True hermaphroditism can be cured if a gonad (or gonadal tissue) of the opposite sex is found and removed from the body. The gonad should be looked for in the Douglas pouch, in the scrotum, in the inguinal canals, and in the labia majora. If a separate gonad is not found, a gonadal biopsy should be performed and, in cases of ovotestis, a gonadal resection should be performed, and in cases of mosaic gonadal structure, the question of castration with subsequent hormone therapy or donor gonad transplantation and correction of the external genitalia should be raised.
Treatment of hermaphroditism is very effective and consists of removing the gonads of one sex and leaving the gonads of the other sex. The direction of sex correction in the male or female direction depends on the development and anomalies of other genital organs, except for the gonads. Sexually mature patients usually choose the direction of sex correction themselves. They themselves feel either men or women. This sexual self-perception depends only on which sex hormones (male or female) prevail in the body.
Dynamic monitoring of patients with false and true hermaphroditism consists of periodic determination of the concentration of pituitary-gonadal hormones in the blood, and ultrasound examination of the genitals and gonads. It is necessary to control the stability of the patient's sexual autoidentification and his phenotypic secondary sexual characteristics.
Prevention
Prevention of hermaphroditism - minimization of the influence of factors causing dysembryogenesis, including the correct use of hormonal estrogen-containing contraceptives by women planning pregnancy. It has been proven that when a fetus is conceived against the background of long-term hyperestrogenization of the female body, the risk of developing anomalies of the external genitalia and sex glands increases, in particular various forms of hypospadias in male fetuses.
Forecast
The prognosis for the life of patients with hermaphroditism is generally favorable, but one should not forget about the possibility of malignancy of the abnormal gonad, including the ovotestis. In this case, the prognosis of the disease depends on the histological form of the gonadal neoplasm. For the purpose of prevention and early warning of the disease, it is advisable to conduct an ultrasound examination of the structure of the gonadal tissue approximately once every six months. If a neoplasm is detected, it is imperative to perform a biopsy and histological examination of the formation to decide on the need for radical surgery.

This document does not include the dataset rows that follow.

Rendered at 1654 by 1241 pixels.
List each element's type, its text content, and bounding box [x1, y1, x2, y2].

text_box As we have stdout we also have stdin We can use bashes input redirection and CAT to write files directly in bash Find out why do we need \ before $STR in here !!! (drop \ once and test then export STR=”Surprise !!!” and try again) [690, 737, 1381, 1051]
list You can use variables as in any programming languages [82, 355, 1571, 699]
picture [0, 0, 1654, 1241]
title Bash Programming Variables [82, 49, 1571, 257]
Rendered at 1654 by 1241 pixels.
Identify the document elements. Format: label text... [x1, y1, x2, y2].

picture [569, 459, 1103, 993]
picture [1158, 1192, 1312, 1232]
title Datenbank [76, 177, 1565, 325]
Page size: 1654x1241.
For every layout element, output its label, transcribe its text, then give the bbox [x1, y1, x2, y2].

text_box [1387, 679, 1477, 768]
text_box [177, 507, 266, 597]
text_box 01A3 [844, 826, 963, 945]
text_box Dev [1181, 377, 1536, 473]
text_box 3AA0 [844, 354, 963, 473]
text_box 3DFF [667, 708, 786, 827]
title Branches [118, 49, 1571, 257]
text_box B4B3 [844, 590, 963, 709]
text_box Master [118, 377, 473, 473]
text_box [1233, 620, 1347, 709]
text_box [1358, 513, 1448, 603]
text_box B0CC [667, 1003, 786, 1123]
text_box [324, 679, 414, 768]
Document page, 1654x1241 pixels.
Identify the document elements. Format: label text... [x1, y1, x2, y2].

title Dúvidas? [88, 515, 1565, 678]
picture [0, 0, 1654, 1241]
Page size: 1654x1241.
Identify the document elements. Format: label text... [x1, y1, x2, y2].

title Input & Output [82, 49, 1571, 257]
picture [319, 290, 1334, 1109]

Unfortunately, at present, patients with false and true hermaphroditism, especially those who do not have external anomalies of the external genitalia, do not always receive timely qualified assistance. This is due to two factors - insufficient coverage of this problem in medical literature (the problem of hermaphroditism is not included in the curricula of medical universities), and the reluctance of the patients themselves to advertise their condition, given the specific clinical manifestations of this disease in the form of homosexuality, transsexualism, bisexuality and the attitude of society towards them.
Therefore, most of these patients are in the category of sexual minorities. It sounds absurd, but patients with hermaphroditism, who have external anomalies of the external genitalia, are in a better position. They, as a rule, attract the attention of urologists or gynecologists, they undergo a special examination, as a result of which gonadal anomalies are often detected.